# Springfield XD



## hardheadjarhead (Jun 20, 2007)

Anybody have one?  Opinions?

I've carried a Glock...never much cared for the trigger pull.  Sounds like a ninety dollar Springfield custom job in this would be what I want.  Everything I've read says it shoots like a dream, and the .45 version fits small hands.

Let me know.

Regards,


Steve


----------



## Grenadier (Jun 20, 2007)

The features that some people like:

The grip safety
The slimmer profile of the .45 ACP version (compared to the Glock 21 / 30)
The trigger; some people swear it's a smoother pull.


I actually bought a HS2000, back in the earlier part of this milenium.  This is the exact same Croatian-made pistol that Springfield bought the rights to, and everything is interchangeable with their standard 9 mm model.  The only real difference, though, is that my HS2000 cost me a small shade under 300 bucks, including tax, while the Springfield XD costs 150+ more.  

I liked the gun.  It functioned fine with weak underpowered lead reloads, all the way to hot NATO-spec 9 mm ammo.  Combat accuracy was as good as any pistol, and it's more accurate than my marksmanship is capable of delivering.  The only disadvantage was that most of my lady friends had a much harder time racking the slide, compared to my Glock 19.  

For some oddball reason, I simply prefer Glock's trigger.  Maybe it's because I'm a Glockaholic by nature...


----------



## Blindside (Jun 20, 2007)

My friend has a compact XD in 9mm, I shoot a G17 normally, and when I shot his gun I felt like there was more muzzle flip than the glock.  I don't know what caused it, maybe the bore axis being a bit higher or the difference in angle of the grip?  Anywho, I thought it was a fine gun, and honestly it felt a bit more comfortable in the hand than the boxiness of my glocks. 

Lamont


----------



## Rich Parsons (Jun 21, 2007)

hardheadjarhead said:


> Anybody have one? Opinions?
> 
> I've carried a Glock...never much cared for the trigger pull. Sounds like a ninety dollar Springfield custom job in this would be what I want. Everything I've read says it shoots like a dream, and the .45 version fits small hands.
> 
> ...


 
I never fired one. 

I did hold one in the store and thought it was small for me.  I mean the frame was small fo me. 
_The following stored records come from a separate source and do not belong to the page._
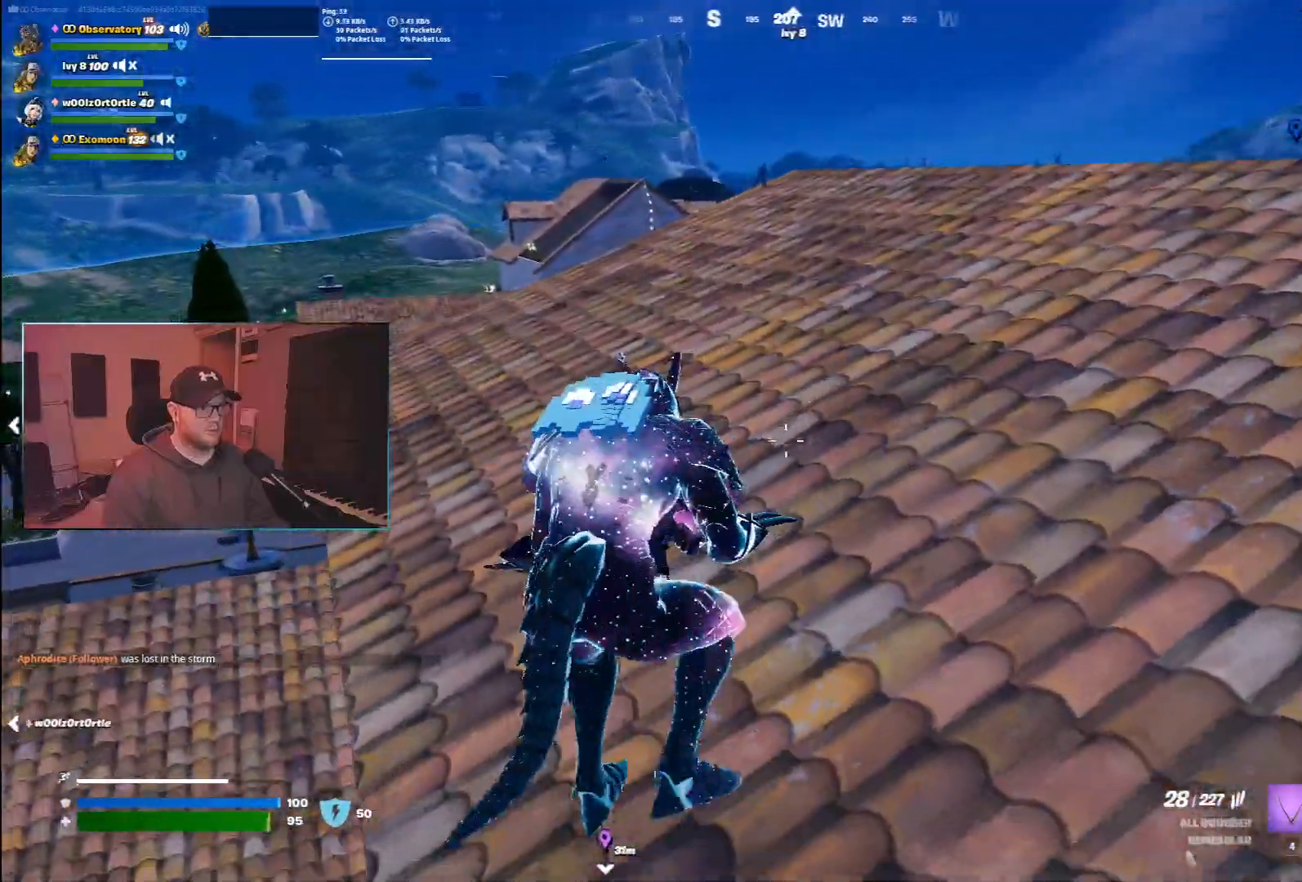
{"keys": ["a", "s"], "mouse": [], "events": [[300, "a", "down"], [367, "d", "up"]]}
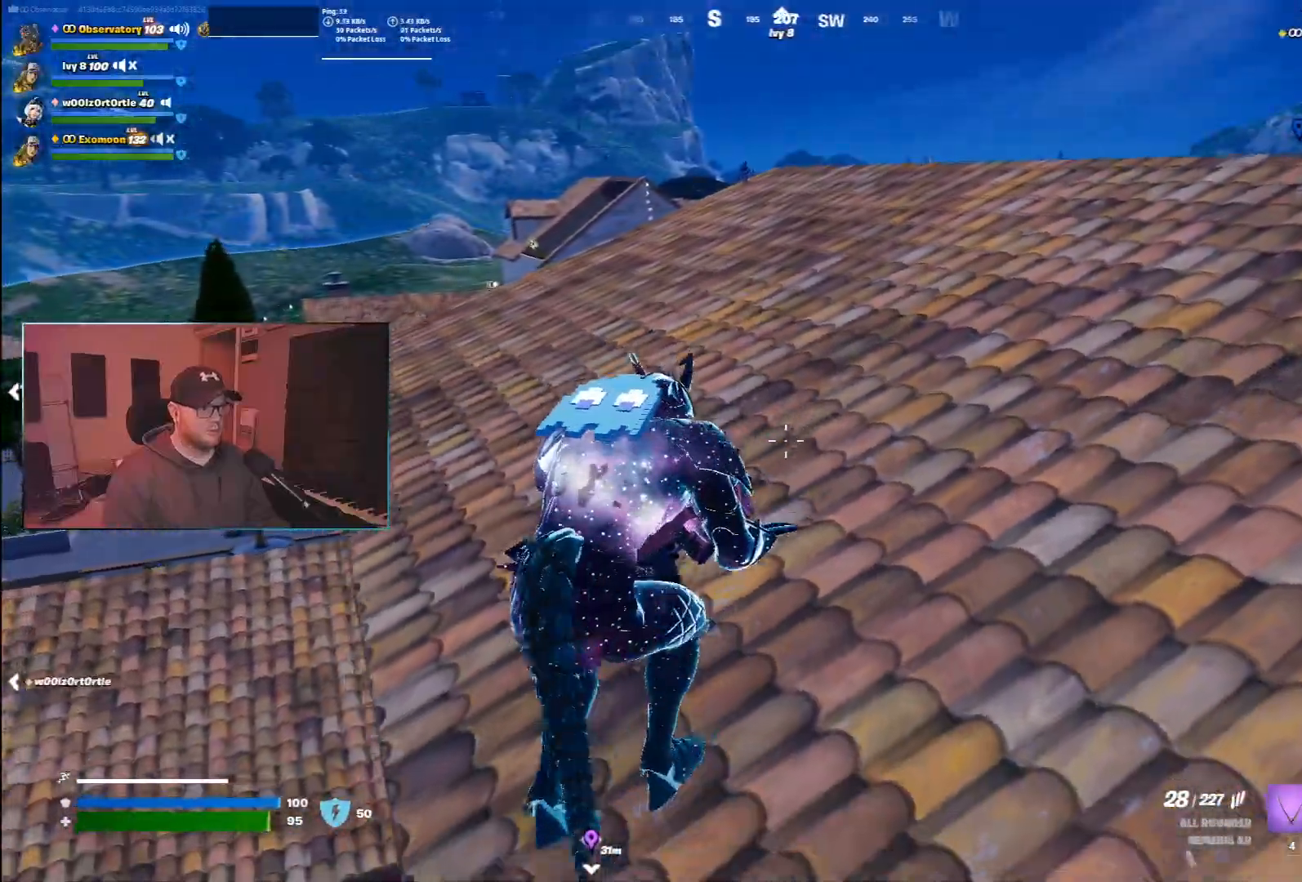
{"keys": ["d"], "mouse": [], "events": [[17, "d", "down"], [100, "a", "up"], [283, "s", "up"]]}
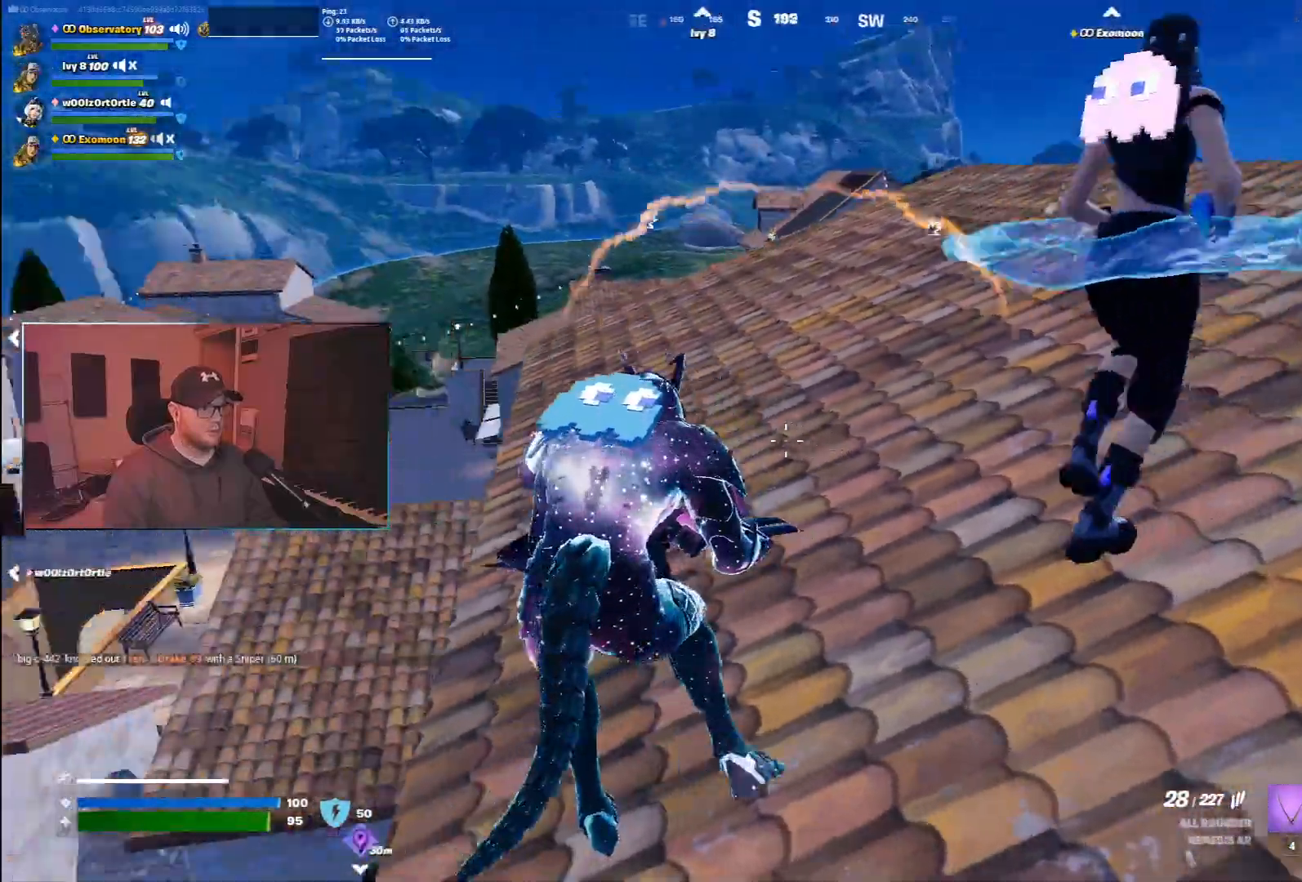
{"keys": ["d", "w"], "mouse": [], "events": [[200, "w", "down"], [217, "a", "down"], [283, "d", "up"], [283, "w", "up"], [400, "d", "down"], [433, "a", "up"], [500, "w", "down"]]}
If ti fits and you like, then I say go for it. 
Of course given that the feedback about quality and such are all good as well.


----------



## arnisandyz (Jun 22, 2007)

I had an XD 9mm subcompact (also used to have a Glock) but have since moved on to the Smith M&P. XD is a good gun. Its a little top heavy and blocky. Stock trigger has a looong pull but one you find the right spot for prep and reset its nice. A good trigger job will remove all the slack and make for a good trigger.  I left mine alone since it was my CCW. I was considering getting the 5" model for competition but at the time there were issues on getting replacement parts. Springfield wanted you to send the gun in for every little thing which is all fine and good, except if you NEED the gun up and running ASAP, don't know if things have changed. One of its big selling points was its ergonomics (grip angle) in relation to the 1911.


----------



## Grenadier (Jun 22, 2007)

arnisandyz said:


> Springfield wanted you to send the gun in for every little thing which is all fine and good, except if you NEED the gun up and running ASAP, don't know if things have changed.


 
I think that at the time, parts were in short supply, since the Croatian company (HS2000) that makes the gun, needed time to ramp up production of parts.  
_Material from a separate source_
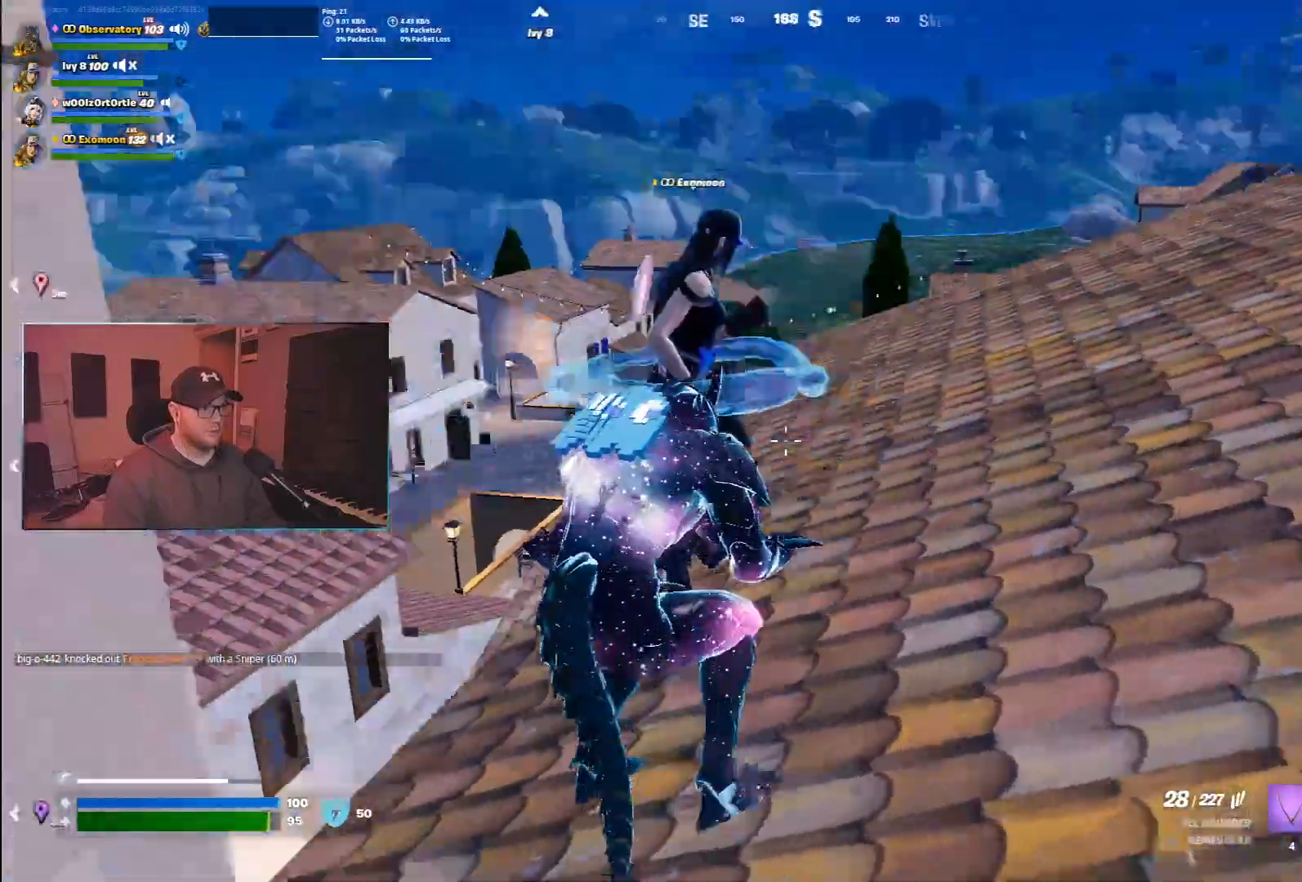
{"keys": ["a", "space", "w"], "mouse": [], "events": [[133, "z", "down"], [167, "d", "up"], [217, "z", "up"], [433, "a", "down"], [433, "space", "down"]]}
I honestly don't know if that policy of sending in the whole gun is still the same today, but even if it were, Springfield's customer service has always been top notch, and they do get your gun back to you in a short time.


----------



## arnisandyz (Jun 22, 2007)

Maybe they worked out the parts supply issue. A lot of people went to (or wanted to go to) the Springfield XD for IPSC/USPSA production class due to the single action trigger but got turned off because they weren't able to buy a replacement striker assembly and other misc parts needed to make repairs.  Can you imagine running a motocross race where you couldn't rebuild or tune your bike between motos because the factory wouldn't sell you the parts? I don't believe it was a supply problem but a corporate policy at the time. As a result any Glock converts ended up staying with thier tried and true platform which has a large availability of parts.

In any case, as good as the XD was, it wasn't what I needed. The Subcompact was too big and bulky to fit a small CCW role and too small to be a service size pistol. I would have been better off going with a G19 as an overall compromise. I ended up getting the M&P for my full size and plan on getting a small singlestack 9mm like a Karr PM9 for when I need to go small.


----------



## airdawg (Jun 25, 2007)

I purchased a Springfield XD Tactical Two Tone 45acp for a steal of a deal. It is a great pistol. The trigger is much better than the standard glock 5lbs. It is less bulky than my glock 22 and 35(40cals). The 14 round capacity is what caught my eye. I also own a Kimber 1911 Ten II that also has a 14 round capacity. The magazines cost $60. whereas the XD mags are $20-$25. 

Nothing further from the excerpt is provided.